1:3-12 Consider Your Ways: Fruitless Prosperity. In the second word to Haggai, the Lord asks his hearers to consider whether their prosperity, such as it is, brings about the intended satisfaction, and he exhorts them to supply materials for "my house" (vv. 3-11). A general response follows (v. 12).
1:3-11 Work without Satisfaction. On the date of this oracle the people can reflect on the disappointing harvest season (cf. vv. 10-11). They struggle mightily for personal gain at the neglect of the Lord's house. God evaporates their gain in order to teach them that the building of his house will bring him glory and must be their priority.
1:4 paneled . . . ruins. The inattentive people focus on comfortable personal dwellings (v. 9) while the Lord remains "homeless" (2 Sam. 7:2; 1 Kings 6:9; Jer. 22:13-15).
1:5 Consider your ways. Ponder your actions and the resulting experiences.
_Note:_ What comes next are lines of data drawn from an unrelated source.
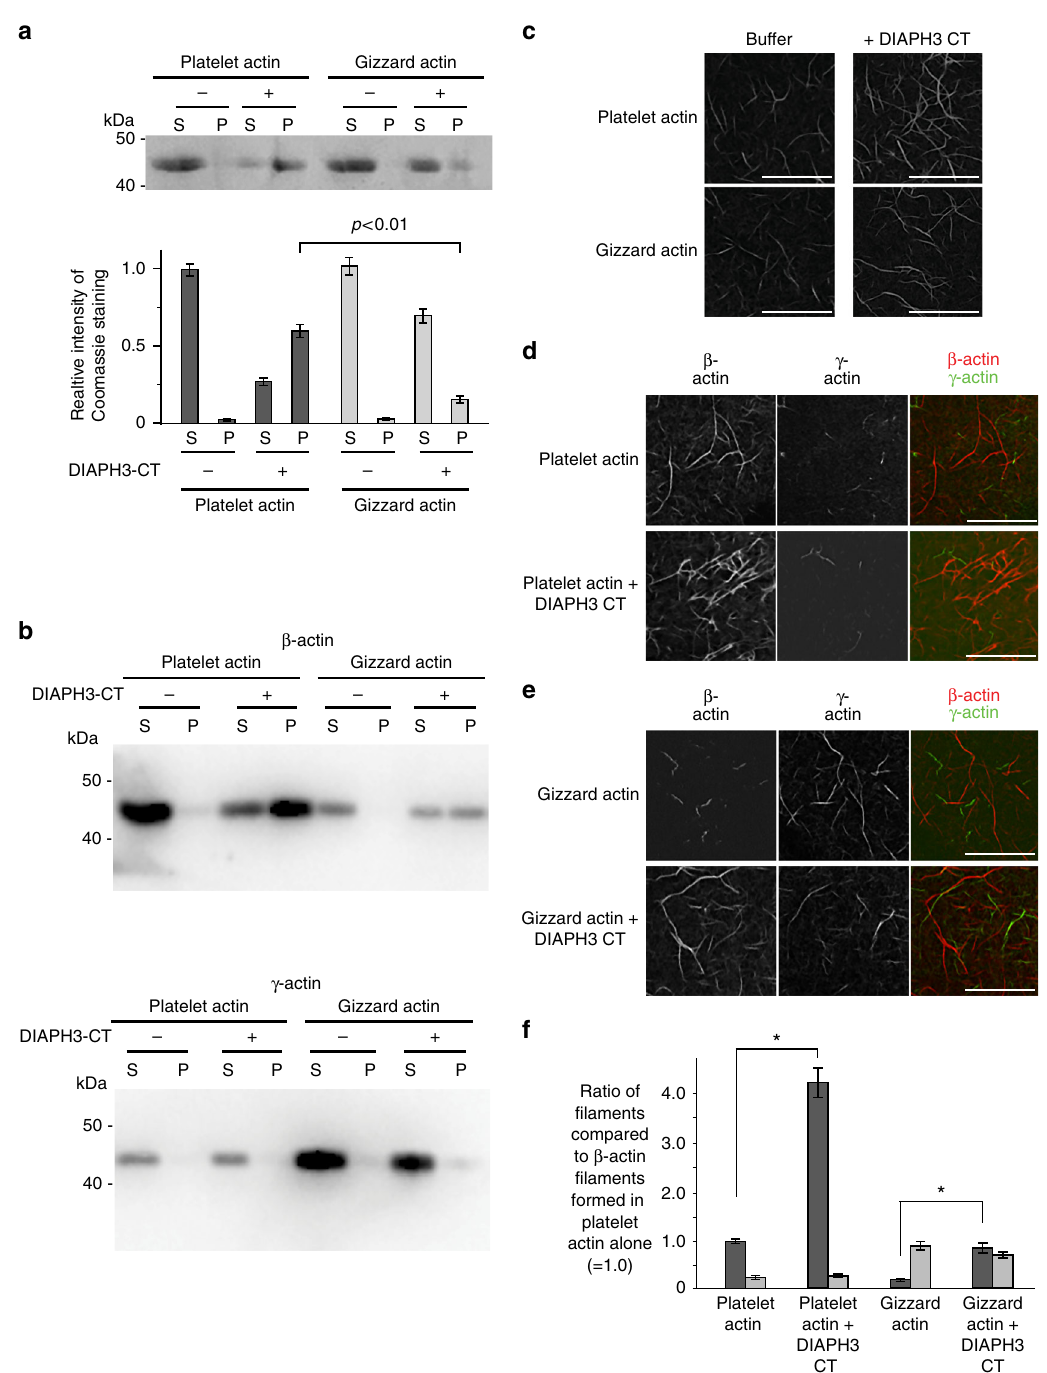
Fig. 5 DIAPH3 preferentially nucleates β -actin fi laments over γ -actin fi laments. a Actin pelleting assay in the presence and absence of GST-DIAPH3-CT using actin isolated from human platelets or chicken gizzard. The polymerization reaction was carried out for 30 min. P = pellet fraction, polymerized actin. S = actin in the supernatant, unpolymerized actin. n = 3. Error bars indicate ± s.e.m. b Immunoblots of the actin pelleting assay in A, probed with β - and γ -actin-speci fi c antibodies. P = pellet fraction, polymerized actin. S = actin in the supernatant, unpolymerized actin. c On glass actin nucleation assay, where actin fi laments are fi xed and visualized by phalloidin staining. d Actin isolated from human platelets nucleated on glass by GST-DIAPH3-CT, fi xed, and stained with β - and γ -actin-speci fi c antibodies. e Actin isolated from chicken gizzard nucleated on glass by GST-DIAPH3-CT, fi xed, and stained with β - and γ -actin-speci fi c antibodies. f Quantitation of the number of fi laments per fi eld relative to the number of fi laments generated upon incubation of human platelet actin in buffer. n = 3. Error bars indicate ± s.e.m. * p < 0.01, Student ’ s t test. All scale bars are 10 μ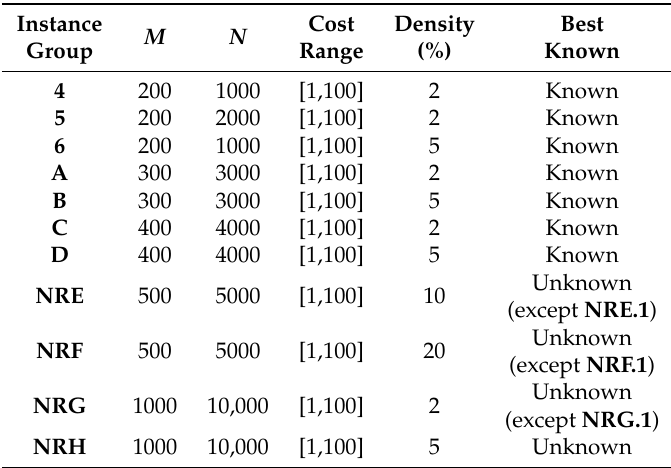
Table 1. Instances taken from the Beasley’s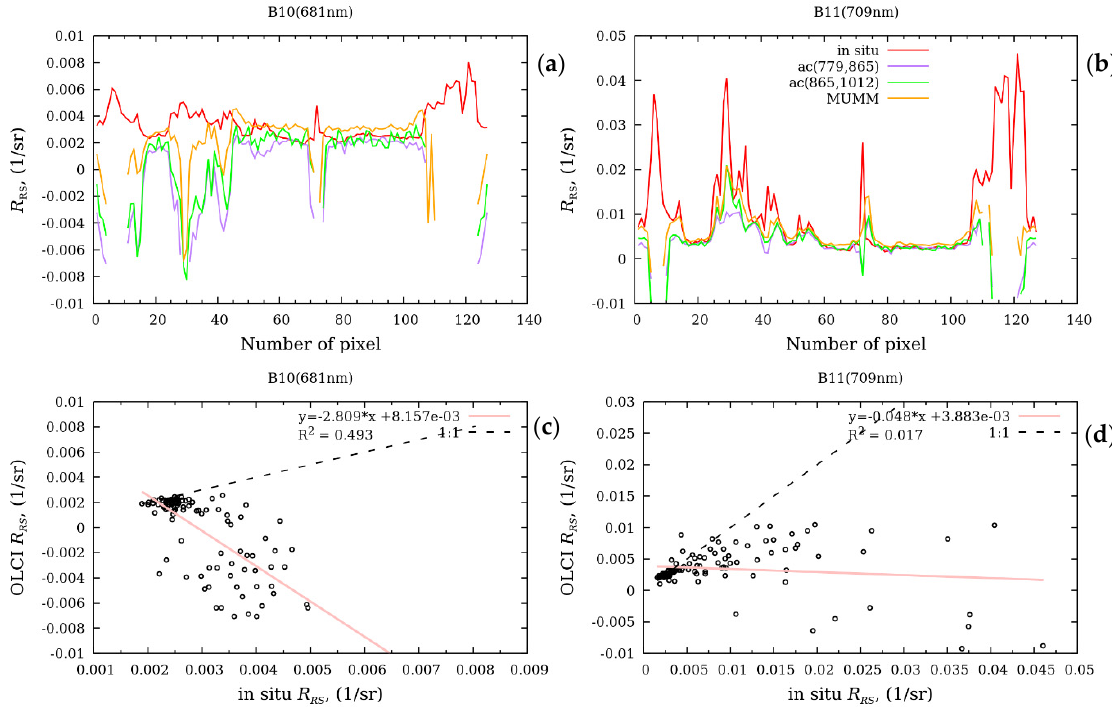
Figure 12. Validation results of R rs retrieved using various AC algorithms: in the B10(681) band ( a ); in the B11(709) band ( b ). MUMM (orange line), ac(779, 865) (purple line), ac(865, 1012) (green line), measurements (red line). The scatter plot of the R rs retrieved using ac(779, 865) and measured R rs in the B10(681) band ( c ), and in the B11(709) band ( d ). Line 1:1 (dotted line), linear regression (pink line). The number of match-ups is 127.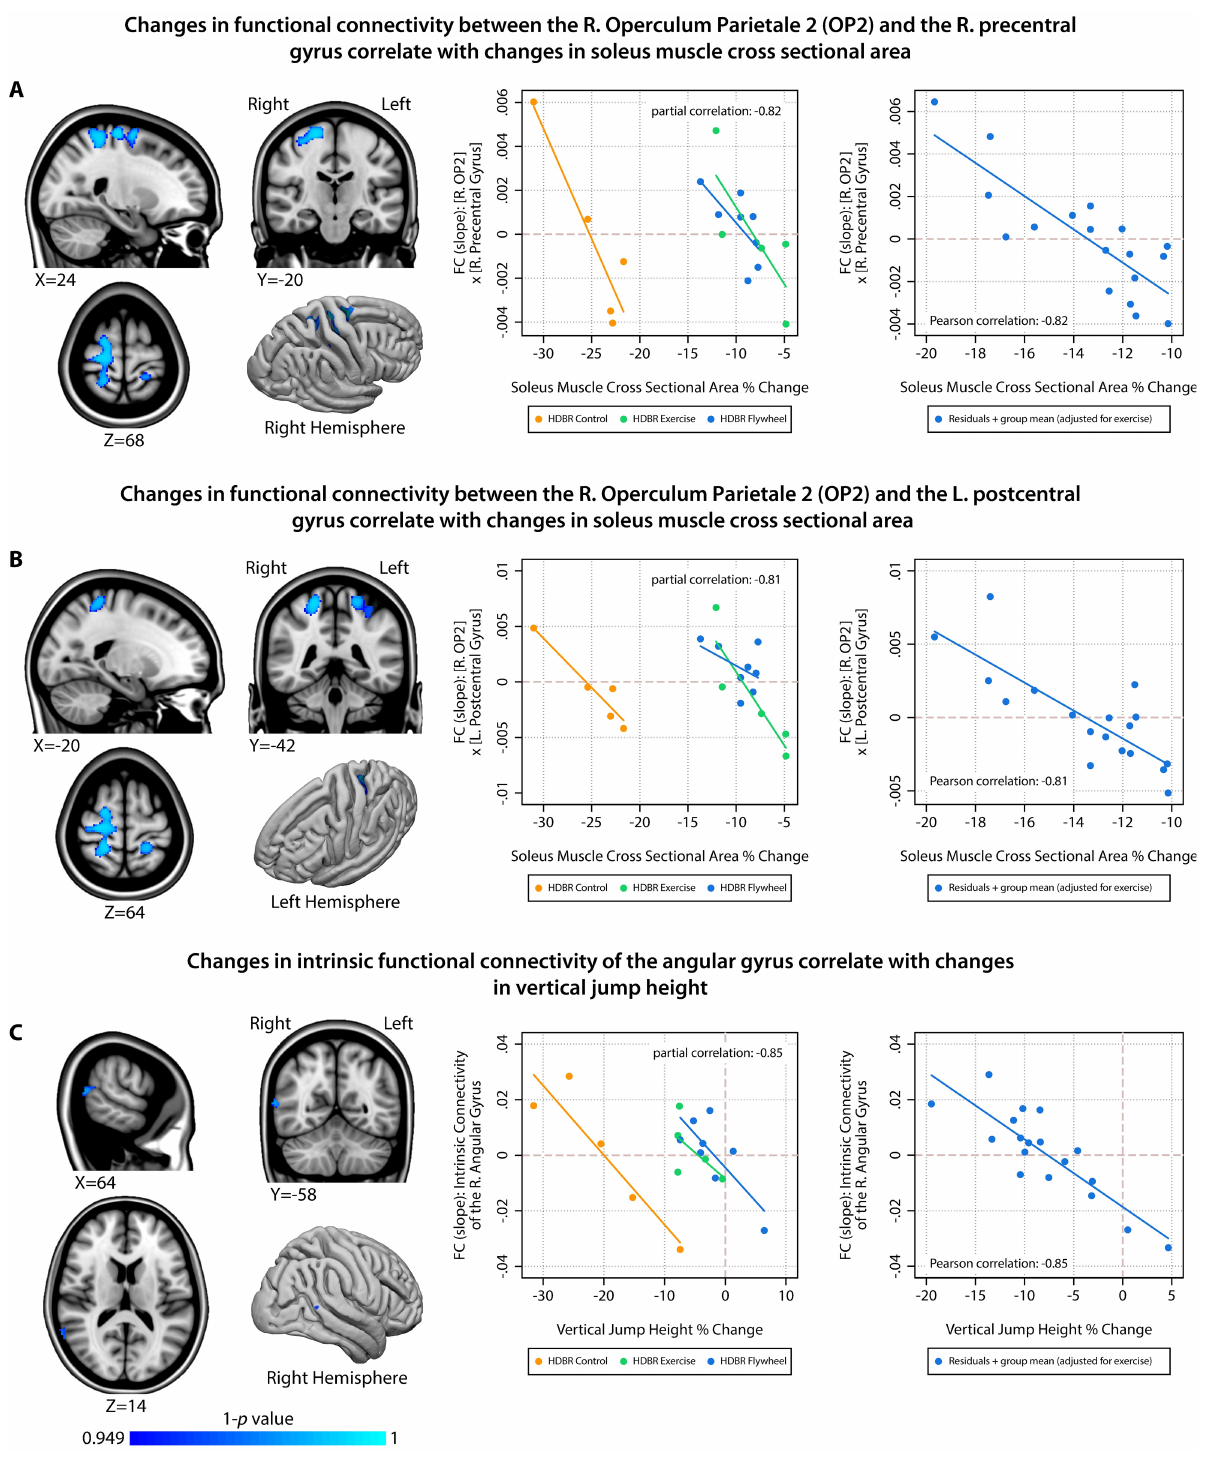
Fig 5. Associations between HDBR-induced changes in brain outcome measures and changes in physical fitness (part 2). Left column = overview of locations showing significant associations between changes in physical fitness and changes in brain measures; Middle column = scatterplot with fit lines showing correlations at the peak voxel stratified by HDBR group; Right column = scatterplot with fit line showing correlations at the peak voxel adjusted for exercise; R. = Right; FC = Functional Connectivity; L. = Left.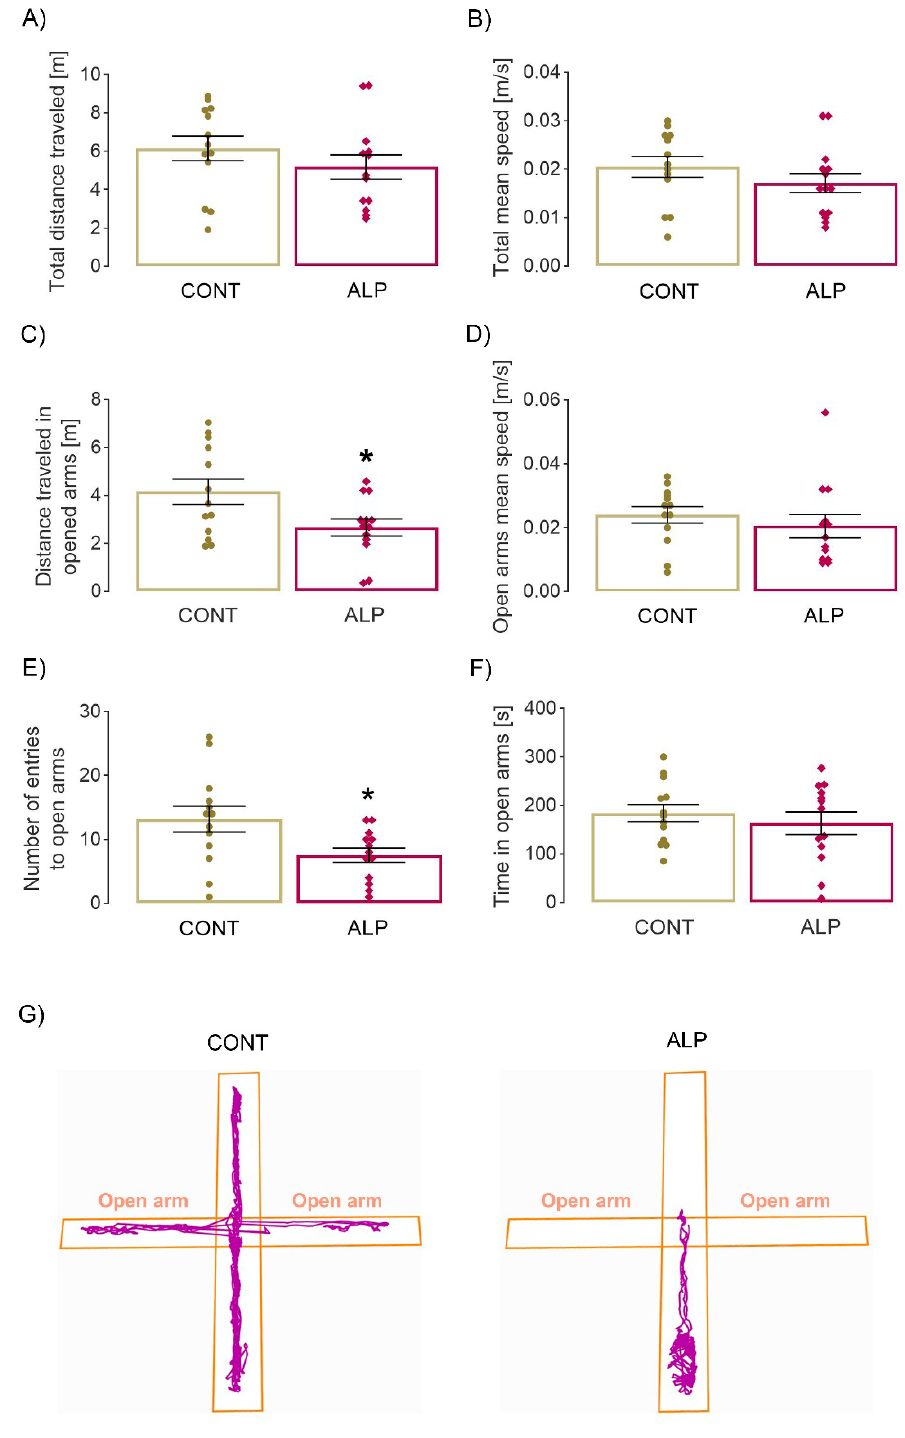
Figure 2. Effect of prolonged 14 days ALP treatment on behavioral parameters in elevated plus maze test. ( A ) Total distance traveled in maze [m], ( B ) total mean speed [m/s], ( C ) distance traveled in open arms [m], ( D ) mean speed in open arms [m/s], ( E ) number of entries to open arms, ( F ) time spent in open arms [s], ( G ) representative track plots of VEH (left) and ALP (right) group. Data were statistically analyzed by two-tailed t -test and expressed as percentage of the mean values of CONT group ± SEM (dots in the graphs represent values of individual animals). Symbols indicate significant differences between CONT and ALP group: * p < 0.05; animals per group: 13.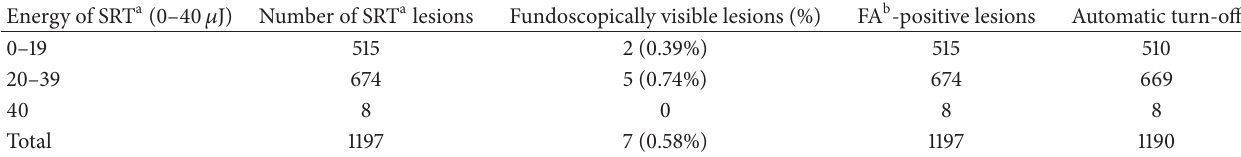
Table 1: The results of automatic turn-off in the selective retina therapy groups.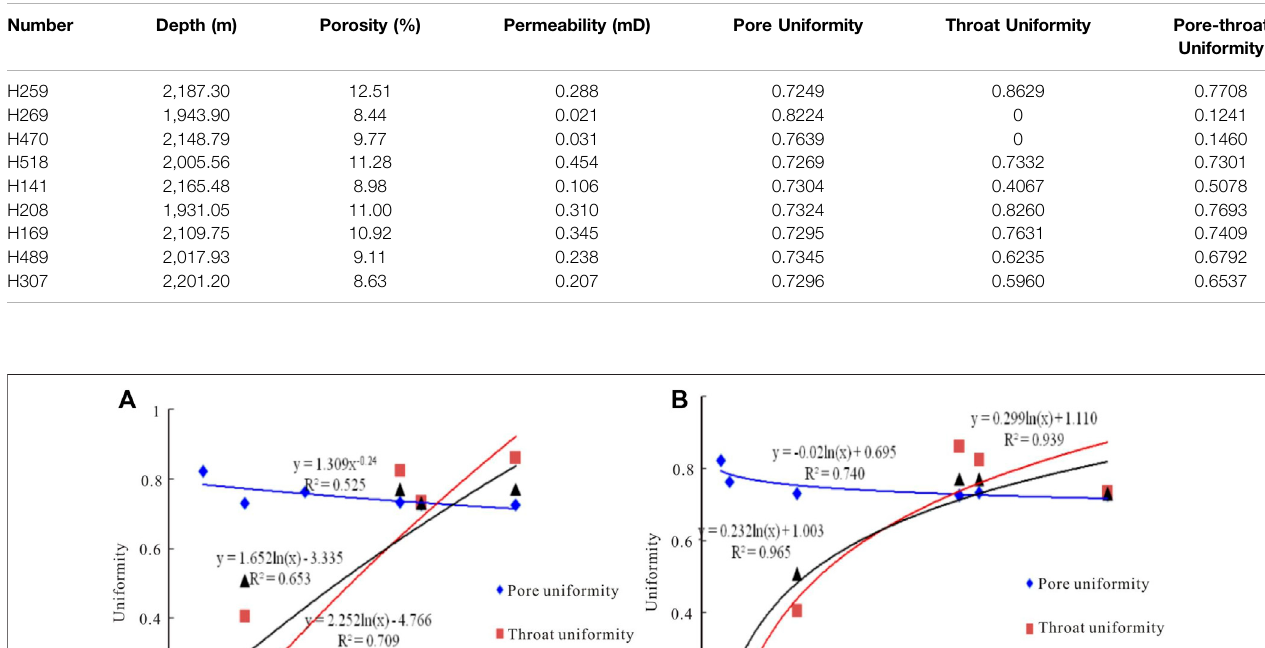
Frontiers in Earth Science |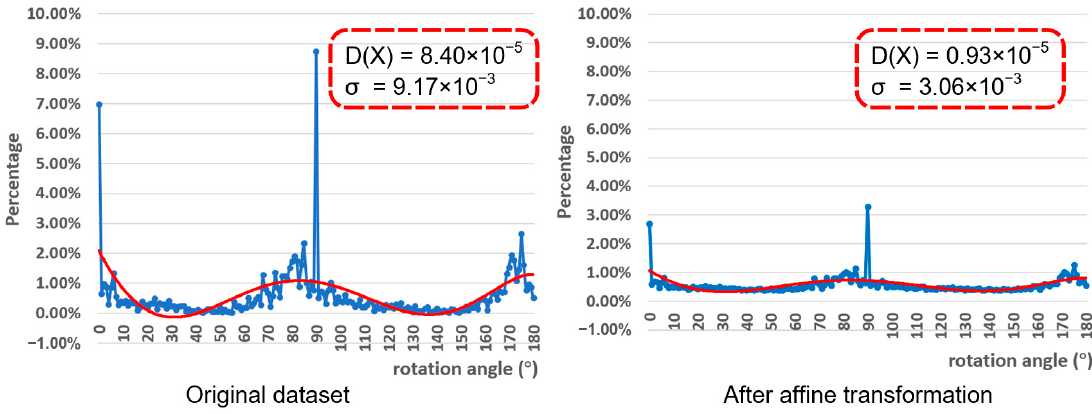
Figure 10. Distribution of tilt angles (ITCVD dataset).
1:6 sown much . . . harvested little. This describes the hard work the people have done, and the frustrating yield. God has not blessed their crops because of their preference for personal comfort over the rebuilding of the temple (v. 4). eat . . . drink . . . clothe . . . earns wages. Their efforts to care for themselves and their families lead only to frustration, so the Lord wants them to "consider their ways" (v. 5).
1:8 Go up . . . bring . . . build. The people are commanded to bring wood to build a proper house. As the Lord takes pleasure in acceptable sacrifice (Ps. 51:19), the sacrifice of temple-building will result in his pleasure and glory.
1:9 The word "house" is used three times with three different meanings: home (a place to store goods); my house (the Lord's temple); his own house (one's personal dwelling). busies himself with (lit., "is running for"). As compared with the implicit critique of v. 4, the misplaced priorities of the people are now made explicit.